* [Rendered images with source text]
──────────

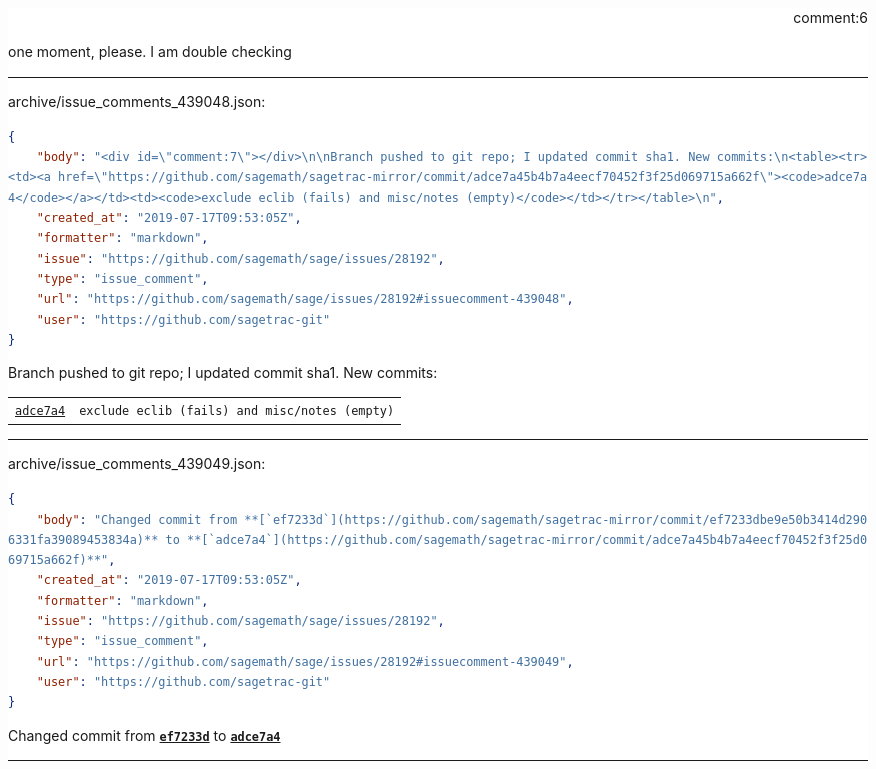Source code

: <div id="comment:6" align="right">comment:6</div>

one moment, please. I am double checking



---

archive/issue_comments_439048.json:
```json
{
    "body": "<div id=\"comment:7\"></div>\n\nBranch pushed to git repo; I updated commit sha1. New commits:\n<table><tr><td><a href=\"https://github.com/sagemath/sagetrac-mirror/commit/adce7a45b4b7a4eecf70452f3f25d069715a662f\"><code>adce7a4</code></a></td><td><code>exclude eclib (fails) and misc/notes (empty)</code></td></tr></table>\n",
    "created_at": "2019-07-17T09:53:05Z",
    "formatter": "markdown",
    "issue": "https://github.com/sagemath/sage/issues/28192",
    "type": "issue_comment",
    "url": "https://github.com/sagemath/sage/issues/28192#issuecomment-439048",
    "user": "https://github.com/sagetrac-git"
}
```

<div id="comment:7"></div>

Branch pushed to git repo; I updated commit sha1. New commits:
<table><tr><td><a href="https://github.com/sagemath/sagetrac-mirror/commit/adce7a45b4b7a4eecf70452f3f25d069715a662f"><code>adce7a4</code></a></td><td><code>exclude eclib (fails) and misc/notes (empty)</code></td></tr></table>




---

archive/issue_comments_439049.json:
```json
{
    "body": "Changed commit from **[`ef7233d`](https://github.com/sagemath/sagetrac-mirror/commit/ef7233dbe9e50b3414d2906331fa39089453834a)** to **[`adce7a4`](https://github.com/sagemath/sagetrac-mirror/commit/adce7a45b4b7a4eecf70452f3f25d069715a662f)**",
    "created_at": "2019-07-17T09:53:05Z",
    "formatter": "markdown",
    "issue": "https://github.com/sagemath/sage/issues/28192",
    "type": "issue_comment",
    "url": "https://github.com/sagemath/sage/issues/28192#issuecomment-439049",
    "user": "https://github.com/sagetrac-git"
}
```

Changed commit from **[`ef7233d`](https://github.com/sagemath/sagetrac-mirror/commit/ef7233dbe9e50b3414d2906331fa39089453834a)** to **[`adce7a4`](https://github.com/sagemath/sagetrac-mirror/commit/adce7a45b4b7a4eecf70452f3f25d069715a662f)**



---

──────────

* [Directions]
The records must appear again word for word, though none of their pictures should.

* [Written reply]
Source code

: <div id="comment:6" align="right">comment:6</div>

one moment, please. I am double checking



---

archive/issue_comments_439048.json:
```json
{
    "body": "<div id=\"comment:7\"></div>\n\nBranch pushed to git repo; I updated commit sha1. New commits:\n<table><tr><td><a href=\"https://github.com/sagemath/sagetrac-mirror/commit/adce7a45b4b7a4eecf70452f3f25d069715a662f\"><code>adce7a4</code></a></td><td><code>exclude eclib (fails) and misc/notes (empty)</code></td></tr></table>\n",
    "created_at": "2019-07-17T09:53:05Z",
    "formatter": "markdown",
    "issue": "https://github.com/sagemath/sage/issues/28192",
    "type": "issue_comment",
    "url": "https://github.com/sagemath/sage/issues/28192#issuecomment-439048",
    "user": "https://github.com/sagetrac-git"
}
```

<div id="comment:7"></div>

Branch pushed to git repo; I updated commit sha1. New commits:
<table><tr><td><a href="https://github.com/sagemath/sagetrac-mirror/commit/adce7a45b4b7a4eecf70452f3f25d069715a662f"><code>adce7a4</code></a></td><td><code>exclude eclib (fails) and misc/notes (empty)</code></td></tr></table>




---

archive/issue_comments_439049.json:
```json
{
    "body": "Changed commit from **[`ef7233d`](https://github.com/sagemath/sagetrac-mirror/commit/ef7233dbe9e50b3414d2906331fa39089453834a)** to **[`adce7a4`](https://github.com/sagemath/sagetrac-mirror/commit/adce7a45b4b7a4eecf70452f3f25d069715a662f)**",
    "created_at": "2019-07-17T09:53:05Z",
    "formatter": "markdown",
    "issue": "https://github.com/sagemath/sage/issues/28192",
    "type": "issue_comment",
    "url": "https://github.com/sagemath/sage/issues/28192#issuecomment-439049",
    "user": "https://github.com/sagetrac-git"
}
```

Changed commit from **[`ef7233d`](https://github.com/sagemath/sagetrac-mirror/commit/ef7233dbe9e50b3414d2906331fa39089453834a)** to **[`adce7a4`](https://github.com/sagemath/sagetrac-mirror/commit/adce7a45b4b7a4eecf70452f3f25d069715a662f)**



---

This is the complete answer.